Goal of the exercise: Your output should be the lines of the data that follow, reproduced exactly from the first through the line bearing "right knee: (78, 545)".

Extracted records
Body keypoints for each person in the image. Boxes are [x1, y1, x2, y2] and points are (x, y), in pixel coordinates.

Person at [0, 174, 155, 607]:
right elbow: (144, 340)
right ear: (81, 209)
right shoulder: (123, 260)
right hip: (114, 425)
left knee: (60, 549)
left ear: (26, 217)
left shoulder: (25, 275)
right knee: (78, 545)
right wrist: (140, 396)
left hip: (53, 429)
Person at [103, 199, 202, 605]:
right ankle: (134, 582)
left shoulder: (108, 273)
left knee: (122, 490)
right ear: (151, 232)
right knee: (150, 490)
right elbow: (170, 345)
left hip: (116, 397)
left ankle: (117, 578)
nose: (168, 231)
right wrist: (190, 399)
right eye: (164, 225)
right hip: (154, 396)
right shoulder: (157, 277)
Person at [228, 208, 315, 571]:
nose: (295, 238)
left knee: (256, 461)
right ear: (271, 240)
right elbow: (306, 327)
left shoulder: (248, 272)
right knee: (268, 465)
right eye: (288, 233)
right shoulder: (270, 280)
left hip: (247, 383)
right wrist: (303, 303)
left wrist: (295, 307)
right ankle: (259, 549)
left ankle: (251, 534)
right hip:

Exercise answer:
Body keypoints for each person in the image. Boxes are [x1, y1, x2, y2] and points are (x, y), in pixel coordinates.

Person at [0, 174, 155, 607]:
right elbow: (144, 340)
right ear: (81, 209)
right shoulder: (123, 260)
right hip: (114, 425)
left knee: (60, 549)
left ear: (26, 217)
left shoulder: (25, 275)
right knee: (78, 545)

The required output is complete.